Sunday, 28 September 2014

Süt Rengi: Özgürlük deyip düşmek lazım yollara

Hardy’nin Tess’ini anımsatan Mary, para karşılığında bir paket gibi satılmış, ailesi tarafından umursanmamış bir çiftlik kızı. Pek çok kez ?başka bir seçeneğim yok, değil mi?? diyerek yaşadıklarını sorgulama durumunda olsa da, ne yazık ki feci sona gelmeden bir seçim yapma şansını yakalayamıyor. Mary, bu kitabı kendi elleriyle yazarken noktalamalarda, imlalarda hatalar yapmış olsa da, içtenliğiyle gerçeği gün yüzüne çıkarıp özgürlüğüne kavuşma peşindedir. “Bu son cümleyi bitirip her harfin sonunda biriken mürekkebi kurutacağım. Ve sonra özgür olacağım.” derken kaybetmiş olduğunu sandığımız masumiyetinin peşinden gidiyor.

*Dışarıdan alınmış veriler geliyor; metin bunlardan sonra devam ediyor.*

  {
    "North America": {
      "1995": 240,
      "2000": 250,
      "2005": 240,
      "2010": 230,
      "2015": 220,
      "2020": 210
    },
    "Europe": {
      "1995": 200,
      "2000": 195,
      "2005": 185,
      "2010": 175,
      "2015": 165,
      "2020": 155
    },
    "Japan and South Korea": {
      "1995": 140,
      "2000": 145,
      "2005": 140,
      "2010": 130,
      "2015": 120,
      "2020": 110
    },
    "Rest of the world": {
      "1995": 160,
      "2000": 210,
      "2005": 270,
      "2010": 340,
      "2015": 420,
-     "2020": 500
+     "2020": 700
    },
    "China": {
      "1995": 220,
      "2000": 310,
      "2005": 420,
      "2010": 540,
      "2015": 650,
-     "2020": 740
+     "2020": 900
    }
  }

1830 İngiltere’sinden, Thomas Hardy’nin pastoral manzaralarına benzer bir sahne. On beş yaşındaki Mary, doğuştan sakat olan bir bacağını sürükleyerek inek sağmaya gidiyor. Kız kardeşleriyle buz gibi bir evde, ekmek peynir yiyerek, gün boyu tarlada ya da ahırda çalışarak, suspus annesine, paradan ve kızları sabana koşmaktan başka bir şey düşünmeyen babasına tahammül ederek günlerini geçiriyor. Derken bir gün kasabanın papazının hasta karısına bakması için evden gönderiliyor. Biraz sivri dilli olsa da kendini sevdirmeyi başarıyor. Papazın karısı öldükten sonra, Mary’nin hayatı değişmeye başlıyor. Sonbahar yaprakların kızıllaştığı, kıvrılıp öldüğü mevsim. İnsan renk değiştiren ilk yaprağı seçemiyor. Çünkü yaz ve sonbahar usulca geçiyor birbirine. Bir günde kızıllaşmıyor bütün yapraklar. (s.121)

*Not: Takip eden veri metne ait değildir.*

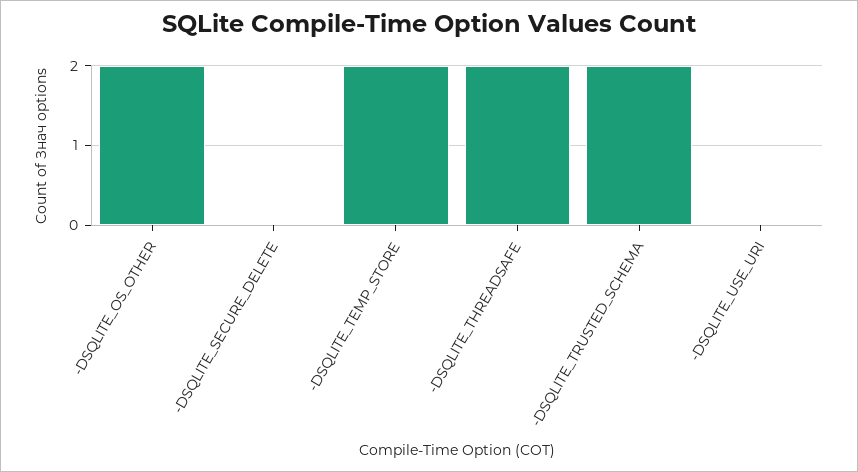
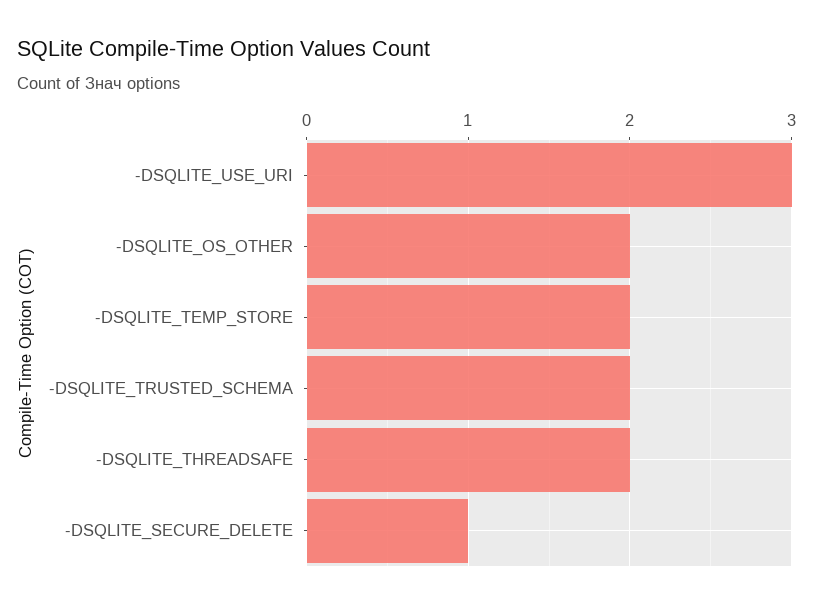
  {
    "-DSQLITE_OS_OTHER": 2,
-   "-DSQLITE_SECURE_DELETE": 0,
+   "-DSQLITE_SECURE_DELETE": 1,
    "-DSQLITE_TEMP_STORE": 2,
    "-DSQLITE_THREADSAFE": 2,
    "-DSQLITE_TRUSTED_SCHEMA": 2,
-   "-DSQLITE_USE_URI": 0
+   "-DSQLITE_USE_URI": 3
  }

Masumiyetin kaybolması, belki de artık bireyin çocuk olmadığının farkına varmasıdır. Güzel, küçük dünyasının gerçekte pembe bir balon olduğunu, kendisini gerçek hayatta bir kurtlar sofrasının beklediğini idrak ettiği andır. Yaşam denen telaşenin içinde debelenip dururken bir gün ansızın düştüğünde, ağrıdığında kalbi, destek olacak kimseyi bulamazsa yanında o da masum gözlerle bakamaz artık dünyaya. Yerden kaldırmayanlara, ağrıyan göğsüne bir hançer daha saplayanlara acımaz bundan sonra.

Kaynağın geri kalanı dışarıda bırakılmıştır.